◆ Task to complete: Once you reach the line containing "thumb tip: (1089, 806)" in the entries below, write out that line and each one after it down to the line containing "middle dip: (115, 215)", exactly and with nothing added.

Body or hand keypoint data
○ ○ ○ ○
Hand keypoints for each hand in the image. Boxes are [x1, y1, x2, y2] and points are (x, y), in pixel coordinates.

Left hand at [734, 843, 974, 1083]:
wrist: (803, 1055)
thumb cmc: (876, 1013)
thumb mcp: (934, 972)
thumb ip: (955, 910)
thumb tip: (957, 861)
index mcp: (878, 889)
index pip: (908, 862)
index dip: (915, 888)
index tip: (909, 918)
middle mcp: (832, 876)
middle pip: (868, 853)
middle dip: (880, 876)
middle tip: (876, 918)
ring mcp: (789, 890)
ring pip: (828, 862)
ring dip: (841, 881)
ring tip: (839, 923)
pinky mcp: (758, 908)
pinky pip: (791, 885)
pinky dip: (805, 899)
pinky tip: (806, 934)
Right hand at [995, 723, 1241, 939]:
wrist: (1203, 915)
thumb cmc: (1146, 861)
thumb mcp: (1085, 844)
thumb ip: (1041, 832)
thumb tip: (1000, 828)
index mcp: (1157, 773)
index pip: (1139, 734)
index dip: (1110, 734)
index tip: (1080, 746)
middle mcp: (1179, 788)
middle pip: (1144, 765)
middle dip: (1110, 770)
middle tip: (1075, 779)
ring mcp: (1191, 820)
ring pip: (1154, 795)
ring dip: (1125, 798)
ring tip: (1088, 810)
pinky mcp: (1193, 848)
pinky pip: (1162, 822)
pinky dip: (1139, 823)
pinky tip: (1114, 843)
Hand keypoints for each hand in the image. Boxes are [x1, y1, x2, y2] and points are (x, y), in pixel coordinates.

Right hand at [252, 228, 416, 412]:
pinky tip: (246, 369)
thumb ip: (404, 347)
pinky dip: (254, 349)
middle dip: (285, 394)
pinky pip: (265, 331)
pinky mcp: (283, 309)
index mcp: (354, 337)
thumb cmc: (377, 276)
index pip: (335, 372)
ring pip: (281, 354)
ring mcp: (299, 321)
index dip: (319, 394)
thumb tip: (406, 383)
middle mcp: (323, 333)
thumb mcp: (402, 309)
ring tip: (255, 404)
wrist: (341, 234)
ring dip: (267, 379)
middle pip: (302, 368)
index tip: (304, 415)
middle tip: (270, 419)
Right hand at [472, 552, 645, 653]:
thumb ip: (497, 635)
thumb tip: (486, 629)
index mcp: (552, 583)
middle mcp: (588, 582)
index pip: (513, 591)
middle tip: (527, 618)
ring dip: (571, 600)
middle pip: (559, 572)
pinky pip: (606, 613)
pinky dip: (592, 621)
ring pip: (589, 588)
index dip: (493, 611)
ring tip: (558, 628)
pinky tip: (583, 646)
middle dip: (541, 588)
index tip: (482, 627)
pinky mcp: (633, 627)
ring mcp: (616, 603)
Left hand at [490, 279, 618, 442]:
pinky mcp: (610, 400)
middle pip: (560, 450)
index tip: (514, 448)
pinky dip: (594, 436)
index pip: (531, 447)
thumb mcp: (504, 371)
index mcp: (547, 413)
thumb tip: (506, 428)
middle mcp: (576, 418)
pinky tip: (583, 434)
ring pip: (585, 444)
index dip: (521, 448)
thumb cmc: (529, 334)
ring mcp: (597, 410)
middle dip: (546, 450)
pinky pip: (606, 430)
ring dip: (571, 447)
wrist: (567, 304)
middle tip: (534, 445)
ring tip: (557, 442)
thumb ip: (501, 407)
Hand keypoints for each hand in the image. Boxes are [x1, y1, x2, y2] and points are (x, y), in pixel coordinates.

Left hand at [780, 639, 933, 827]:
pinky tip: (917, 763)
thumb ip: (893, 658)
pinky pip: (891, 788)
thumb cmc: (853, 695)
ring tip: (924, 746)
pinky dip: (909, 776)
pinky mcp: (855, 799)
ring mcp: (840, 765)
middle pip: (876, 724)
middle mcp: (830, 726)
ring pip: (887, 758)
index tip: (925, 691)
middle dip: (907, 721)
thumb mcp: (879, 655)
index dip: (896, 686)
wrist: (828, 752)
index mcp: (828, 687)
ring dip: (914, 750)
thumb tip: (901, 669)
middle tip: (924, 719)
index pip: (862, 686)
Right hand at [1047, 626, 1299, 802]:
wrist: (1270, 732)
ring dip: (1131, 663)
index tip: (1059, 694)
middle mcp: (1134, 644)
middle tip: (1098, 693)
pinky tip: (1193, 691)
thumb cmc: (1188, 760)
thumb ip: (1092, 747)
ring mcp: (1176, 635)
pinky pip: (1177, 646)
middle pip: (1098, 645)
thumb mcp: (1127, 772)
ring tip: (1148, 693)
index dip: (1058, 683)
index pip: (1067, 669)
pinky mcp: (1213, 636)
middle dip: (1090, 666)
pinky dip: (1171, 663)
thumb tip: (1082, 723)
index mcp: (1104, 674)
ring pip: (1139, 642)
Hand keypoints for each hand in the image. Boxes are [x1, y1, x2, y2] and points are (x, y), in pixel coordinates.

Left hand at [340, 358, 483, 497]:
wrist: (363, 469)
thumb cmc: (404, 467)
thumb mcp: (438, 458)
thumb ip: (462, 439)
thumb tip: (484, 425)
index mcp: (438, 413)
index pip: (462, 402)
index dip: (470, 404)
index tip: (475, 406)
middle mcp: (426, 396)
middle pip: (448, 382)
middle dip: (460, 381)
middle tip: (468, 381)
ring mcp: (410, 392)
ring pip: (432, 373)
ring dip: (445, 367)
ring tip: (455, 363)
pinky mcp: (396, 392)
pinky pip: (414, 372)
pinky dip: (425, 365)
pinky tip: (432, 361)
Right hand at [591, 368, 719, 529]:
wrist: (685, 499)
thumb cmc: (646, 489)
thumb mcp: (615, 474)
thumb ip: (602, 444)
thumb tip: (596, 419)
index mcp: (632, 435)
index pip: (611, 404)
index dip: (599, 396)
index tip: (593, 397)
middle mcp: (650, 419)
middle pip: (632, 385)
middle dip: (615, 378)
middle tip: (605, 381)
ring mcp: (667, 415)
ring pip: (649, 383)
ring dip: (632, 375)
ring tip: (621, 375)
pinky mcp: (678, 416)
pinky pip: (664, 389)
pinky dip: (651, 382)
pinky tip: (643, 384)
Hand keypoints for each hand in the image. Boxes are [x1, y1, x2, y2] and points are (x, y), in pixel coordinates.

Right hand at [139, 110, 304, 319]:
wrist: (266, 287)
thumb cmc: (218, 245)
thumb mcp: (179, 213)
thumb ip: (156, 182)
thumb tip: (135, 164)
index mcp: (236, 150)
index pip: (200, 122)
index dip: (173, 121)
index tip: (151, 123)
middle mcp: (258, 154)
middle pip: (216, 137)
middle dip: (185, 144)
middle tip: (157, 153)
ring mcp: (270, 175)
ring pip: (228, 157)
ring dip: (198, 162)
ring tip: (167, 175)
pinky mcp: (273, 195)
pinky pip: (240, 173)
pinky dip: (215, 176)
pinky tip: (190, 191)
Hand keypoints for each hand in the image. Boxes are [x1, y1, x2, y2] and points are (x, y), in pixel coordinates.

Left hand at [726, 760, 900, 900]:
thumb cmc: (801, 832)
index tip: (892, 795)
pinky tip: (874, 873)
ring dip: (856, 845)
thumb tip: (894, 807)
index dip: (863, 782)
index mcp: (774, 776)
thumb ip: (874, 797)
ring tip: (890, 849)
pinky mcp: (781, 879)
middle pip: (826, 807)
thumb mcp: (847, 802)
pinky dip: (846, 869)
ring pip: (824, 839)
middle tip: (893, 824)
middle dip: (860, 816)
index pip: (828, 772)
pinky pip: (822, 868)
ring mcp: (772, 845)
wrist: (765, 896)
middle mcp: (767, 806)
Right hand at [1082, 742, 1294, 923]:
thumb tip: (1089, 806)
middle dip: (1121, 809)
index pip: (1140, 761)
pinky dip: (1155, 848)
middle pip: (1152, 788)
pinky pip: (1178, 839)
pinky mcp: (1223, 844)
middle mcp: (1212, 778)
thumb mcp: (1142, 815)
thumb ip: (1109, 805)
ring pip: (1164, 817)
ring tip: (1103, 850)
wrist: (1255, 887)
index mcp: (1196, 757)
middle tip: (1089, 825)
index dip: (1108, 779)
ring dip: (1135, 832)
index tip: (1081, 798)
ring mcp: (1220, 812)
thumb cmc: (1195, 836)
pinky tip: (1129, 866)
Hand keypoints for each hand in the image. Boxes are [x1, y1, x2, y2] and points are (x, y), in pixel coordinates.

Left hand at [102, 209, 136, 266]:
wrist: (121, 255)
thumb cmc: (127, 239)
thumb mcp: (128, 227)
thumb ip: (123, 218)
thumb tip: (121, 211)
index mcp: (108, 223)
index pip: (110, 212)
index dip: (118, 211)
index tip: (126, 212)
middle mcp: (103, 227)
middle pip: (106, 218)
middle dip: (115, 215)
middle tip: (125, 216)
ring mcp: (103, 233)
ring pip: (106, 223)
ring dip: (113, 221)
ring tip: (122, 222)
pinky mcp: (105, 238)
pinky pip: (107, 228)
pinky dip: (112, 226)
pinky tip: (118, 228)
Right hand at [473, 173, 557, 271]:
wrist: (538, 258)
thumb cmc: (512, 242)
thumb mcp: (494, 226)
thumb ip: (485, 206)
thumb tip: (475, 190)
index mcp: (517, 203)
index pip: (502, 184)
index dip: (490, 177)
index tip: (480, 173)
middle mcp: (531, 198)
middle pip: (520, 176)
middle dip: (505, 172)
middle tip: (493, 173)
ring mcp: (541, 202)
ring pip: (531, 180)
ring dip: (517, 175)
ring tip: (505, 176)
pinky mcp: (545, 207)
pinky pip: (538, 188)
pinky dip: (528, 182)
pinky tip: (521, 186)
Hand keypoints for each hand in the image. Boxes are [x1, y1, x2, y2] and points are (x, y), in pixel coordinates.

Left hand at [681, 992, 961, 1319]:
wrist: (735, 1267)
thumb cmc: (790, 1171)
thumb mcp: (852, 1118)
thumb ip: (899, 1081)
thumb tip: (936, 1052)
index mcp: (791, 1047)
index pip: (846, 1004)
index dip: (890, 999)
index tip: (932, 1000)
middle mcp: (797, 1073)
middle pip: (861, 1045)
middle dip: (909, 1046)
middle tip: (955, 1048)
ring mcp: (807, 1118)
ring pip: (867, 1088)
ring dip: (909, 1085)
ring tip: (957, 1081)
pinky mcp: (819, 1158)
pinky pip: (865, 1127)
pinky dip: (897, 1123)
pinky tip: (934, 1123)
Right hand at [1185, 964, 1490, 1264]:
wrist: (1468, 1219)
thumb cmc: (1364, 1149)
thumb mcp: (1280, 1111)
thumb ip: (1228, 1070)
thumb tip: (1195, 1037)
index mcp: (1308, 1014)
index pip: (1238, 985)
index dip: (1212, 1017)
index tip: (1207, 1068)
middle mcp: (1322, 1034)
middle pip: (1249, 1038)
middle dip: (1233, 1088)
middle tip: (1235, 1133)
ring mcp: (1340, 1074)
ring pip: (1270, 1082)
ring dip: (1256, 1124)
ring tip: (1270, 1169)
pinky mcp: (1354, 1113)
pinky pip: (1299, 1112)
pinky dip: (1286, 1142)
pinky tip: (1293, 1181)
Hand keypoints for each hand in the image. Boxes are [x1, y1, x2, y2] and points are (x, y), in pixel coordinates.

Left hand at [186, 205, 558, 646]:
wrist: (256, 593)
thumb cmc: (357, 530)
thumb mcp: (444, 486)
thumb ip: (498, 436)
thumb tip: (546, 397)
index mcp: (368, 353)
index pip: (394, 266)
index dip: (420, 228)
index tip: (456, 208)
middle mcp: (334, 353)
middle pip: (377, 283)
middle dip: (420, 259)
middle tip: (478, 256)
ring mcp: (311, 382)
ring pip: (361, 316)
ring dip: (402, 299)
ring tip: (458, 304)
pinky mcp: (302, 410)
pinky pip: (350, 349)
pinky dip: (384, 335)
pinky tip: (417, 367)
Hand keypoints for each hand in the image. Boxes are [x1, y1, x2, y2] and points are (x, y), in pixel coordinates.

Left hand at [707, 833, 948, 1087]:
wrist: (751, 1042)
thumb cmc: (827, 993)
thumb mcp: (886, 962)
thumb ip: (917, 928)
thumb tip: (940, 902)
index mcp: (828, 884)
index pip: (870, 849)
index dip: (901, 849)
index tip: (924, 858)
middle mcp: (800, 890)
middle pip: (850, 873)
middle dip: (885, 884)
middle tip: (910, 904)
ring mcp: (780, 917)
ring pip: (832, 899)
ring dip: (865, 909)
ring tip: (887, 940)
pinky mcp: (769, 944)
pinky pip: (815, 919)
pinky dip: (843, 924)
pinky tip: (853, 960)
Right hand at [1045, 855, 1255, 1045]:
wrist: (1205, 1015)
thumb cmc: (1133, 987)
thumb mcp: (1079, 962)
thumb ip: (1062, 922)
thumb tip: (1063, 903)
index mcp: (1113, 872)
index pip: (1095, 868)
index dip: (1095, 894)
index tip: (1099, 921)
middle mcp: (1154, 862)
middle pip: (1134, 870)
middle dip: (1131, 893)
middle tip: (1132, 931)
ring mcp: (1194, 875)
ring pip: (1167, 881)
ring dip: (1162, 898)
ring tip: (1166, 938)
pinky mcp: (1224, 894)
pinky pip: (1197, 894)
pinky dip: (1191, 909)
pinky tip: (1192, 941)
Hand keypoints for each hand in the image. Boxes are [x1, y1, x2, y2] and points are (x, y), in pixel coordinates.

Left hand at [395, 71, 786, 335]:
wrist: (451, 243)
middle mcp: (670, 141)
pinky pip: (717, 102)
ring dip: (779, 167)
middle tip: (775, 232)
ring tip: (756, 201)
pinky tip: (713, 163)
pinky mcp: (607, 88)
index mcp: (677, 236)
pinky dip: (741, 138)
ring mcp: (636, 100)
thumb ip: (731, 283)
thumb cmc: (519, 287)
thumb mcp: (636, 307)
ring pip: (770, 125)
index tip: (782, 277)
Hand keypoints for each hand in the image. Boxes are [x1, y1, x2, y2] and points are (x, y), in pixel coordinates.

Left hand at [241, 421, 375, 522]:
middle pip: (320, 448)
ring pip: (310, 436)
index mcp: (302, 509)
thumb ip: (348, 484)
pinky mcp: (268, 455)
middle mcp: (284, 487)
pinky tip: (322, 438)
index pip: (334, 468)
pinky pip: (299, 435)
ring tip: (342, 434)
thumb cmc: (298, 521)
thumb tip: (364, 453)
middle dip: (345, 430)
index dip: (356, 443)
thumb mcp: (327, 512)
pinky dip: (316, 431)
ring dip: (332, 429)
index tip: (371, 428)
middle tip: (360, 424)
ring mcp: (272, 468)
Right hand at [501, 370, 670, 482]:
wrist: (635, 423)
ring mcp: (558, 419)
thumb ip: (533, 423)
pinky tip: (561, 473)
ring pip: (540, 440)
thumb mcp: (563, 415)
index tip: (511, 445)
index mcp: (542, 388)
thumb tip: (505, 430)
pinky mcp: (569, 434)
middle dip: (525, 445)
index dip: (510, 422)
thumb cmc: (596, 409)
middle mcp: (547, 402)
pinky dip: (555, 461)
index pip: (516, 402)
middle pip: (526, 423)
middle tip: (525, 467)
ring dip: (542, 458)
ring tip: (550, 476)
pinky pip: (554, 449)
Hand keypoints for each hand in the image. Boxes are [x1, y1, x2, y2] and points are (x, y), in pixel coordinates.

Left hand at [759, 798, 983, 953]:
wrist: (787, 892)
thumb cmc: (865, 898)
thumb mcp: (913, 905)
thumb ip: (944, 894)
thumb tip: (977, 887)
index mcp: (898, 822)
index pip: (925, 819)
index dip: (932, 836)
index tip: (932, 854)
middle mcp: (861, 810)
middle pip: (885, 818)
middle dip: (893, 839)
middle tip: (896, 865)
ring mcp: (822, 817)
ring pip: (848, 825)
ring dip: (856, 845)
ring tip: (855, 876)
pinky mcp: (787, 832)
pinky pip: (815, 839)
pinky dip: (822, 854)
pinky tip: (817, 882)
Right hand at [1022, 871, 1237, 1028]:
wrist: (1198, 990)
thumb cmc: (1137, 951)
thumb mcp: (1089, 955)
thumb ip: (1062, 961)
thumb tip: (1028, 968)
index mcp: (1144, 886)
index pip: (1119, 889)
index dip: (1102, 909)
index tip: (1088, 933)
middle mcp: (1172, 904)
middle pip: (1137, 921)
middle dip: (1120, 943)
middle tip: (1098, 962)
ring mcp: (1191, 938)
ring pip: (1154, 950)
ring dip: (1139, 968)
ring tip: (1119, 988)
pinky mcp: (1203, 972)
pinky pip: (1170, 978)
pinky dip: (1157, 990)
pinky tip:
○ ○ ○ ○
◆ Answer for this exercise:
thumb tip: (1089, 806)
middle dip: (1121, 809)
index pip: (1140, 761)
pinky dip: (1155, 848)
middle pip: (1152, 788)
pinky pip: (1178, 839)
pinky mcp: (1223, 844)
middle mcp: (1212, 778)
thumb mcp: (1142, 815)
thumb ip: (1109, 805)
ring pip: (1164, 817)
ring tip: (1103, 850)
wrist: (1255, 887)
index mcp: (1196, 757)
middle tip: (1089, 825)
index dip: (1108, 779)
ring dip: (1135, 832)
index tip: (1081, 798)
ring mcp: (1220, 812)
thumb cmc: (1195, 836)
pinky tip: (1129, 866)
Hand keypoints for each hand in the image. Boxes are [x1, y1, x2, y2] and points are (x, y), in pixel coordinates.

Left hand at [102, 209, 136, 266]:
wrist: (121, 255)
thumb cmc: (127, 239)
thumb mcp: (128, 227)
thumb ip: (123, 218)
thumb tip: (121, 211)
index mcp: (108, 223)
index pip: (110, 212)
index dip: (118, 211)
index tip: (126, 212)
middle mcp: (103, 227)
middle pip: (106, 218)
middle dip: (115, 215)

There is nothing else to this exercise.